**DOCUMENT SEGMENT**:
---
Lazada Malaysia Product Search
Purpose
Given a keyword (and optional filters: price range, location, shipping option, sort), return a structured list of matching products on Lazada Malaysia — title, price in MYR, rating, review count, seller name, LazMall flag, discount badge, and canonical URL. Read-only — never adds to cart, checks out, or posts.
Status: candidate. The Lazada Malaysia search endpoint (/catalog/?q=...) is comprehensively blocked by Alibaba's TMD (Threat Management Detection) anti-bot CDN layer at the time of generation. Three independent attempts (verified+proxied Browserbase session, autobrowse inner-agent loop, and browse cloud fetch direct HTTP) all converged to the same /catalog/_____tmd_____/punish?x5step=1&x5secdata=… reCAPTCHA wall. Operating this skill in practice requires one of the wall-busting paths in Site-Specific Gotchas below — most likely an external CAPTCHA-solving service or a Malaysian-residential proxy that has not yet been tried.
When to Use
- Comparison shopping across Lazada Malaysia by keyword (e.g. "wireless earphones under RM100").
- Inventory monitoring for a specific product line on the MY storefront.
- Bulk catalog enumeration for a category — when paired with a working wall-bust strategy.
- Not for logged-in operations (wishlists, cart, checkout) — those require auth and are out of scope.
Workflow
Lazada Malaysia has no usable public JSON API and no functioning mobile-app shortcut from a Browserbase US-region session — every probe of /catalog/?q=, /shop/{store}/, /products/i*-s*.html, acs.lazada.com.my/h5/mtop.lazada.search.gateway, and /sitemap_pdp.xml returned either Bxpunish: 1 (TMD interstitial) or a 5xx. The browser is the only surface that loads anything; the search URL specifically is gated. Lead with the browser flow below, but expect to hit the wall on the very first navigation to /catalog/?q= and apply one of the Gotchas workarounds before extracting.
---
**DATA SECTION**:

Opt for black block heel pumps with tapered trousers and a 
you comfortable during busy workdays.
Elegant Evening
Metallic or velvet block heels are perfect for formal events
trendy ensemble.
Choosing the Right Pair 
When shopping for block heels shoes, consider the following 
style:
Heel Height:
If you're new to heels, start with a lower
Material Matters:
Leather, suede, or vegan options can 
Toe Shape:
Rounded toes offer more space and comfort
---
**WHAT THIS EXERCISE ASKS**:
1. Using the Lazada Malaysia search guide, answer each question:
(a) What three actions does the guide say the skill never performs?
(b) Which anti-bot layer blocks the search endpoint?
(c) Which logged-in operations are listed as out of scope?
2. Write the next part of the Lazada Malaysia search guide, starting after its final sentence.

**RESPONSES IN ORDER**:
1.
(a) It never adds to cart, checks out, or posts.
(b) Alibaba's TMD (Threat Management Detection) anti-bot CDN layer.
(c) Wishlists, cart, and checkout.

2.
-
Create a verified + proxied session.
sid=$(browse cloud sessions create --keep-alive --proxies --verified --solve-captchas \ | node -e "let s='';process.stdin.on('data',c=>s+=c).on('end',()=>process.stdout.write(JSON.parse(s).id))") export BROWSE_SESSION="$sid"All three flags are mandatory.
--solve-captchasdoes not crack Alibaba's TMD reCAPTCHA (verified — see Gotchas), but it costs nothing to include in case Browserbase ships a fix.--region ap-southeast-1sets the server region, not the proxy egress IP —--proxiesstill gives a US residential IP (observed52.27.xand52.34.xfromhttpbin.org/ipacross runs). -
Warm the session with the homepage first.
browse open "https://www.lazada.com.my/" --remote --session "$sid" browse wait load --remote --session "$sid" # may timeout — that's fine; URL ends as /#? browse wait timeout 4000 --remote --session "$sid"Homepage loads cleanly (~390 KB HTML, title "Lazada Malaysia | Top Deals & Free Shipping for You!") and seeds the session with
lzd_cid,_m_h5_tk, and AliExpress cookies. Skipping the warm-up does not change the outcome of step 3 — the wall fires regardless of referrer — but the warm-up is cheap insurance and gives you a stable searchbox ref tree if you intend to drive the form natively. -
Navigate to the search URL.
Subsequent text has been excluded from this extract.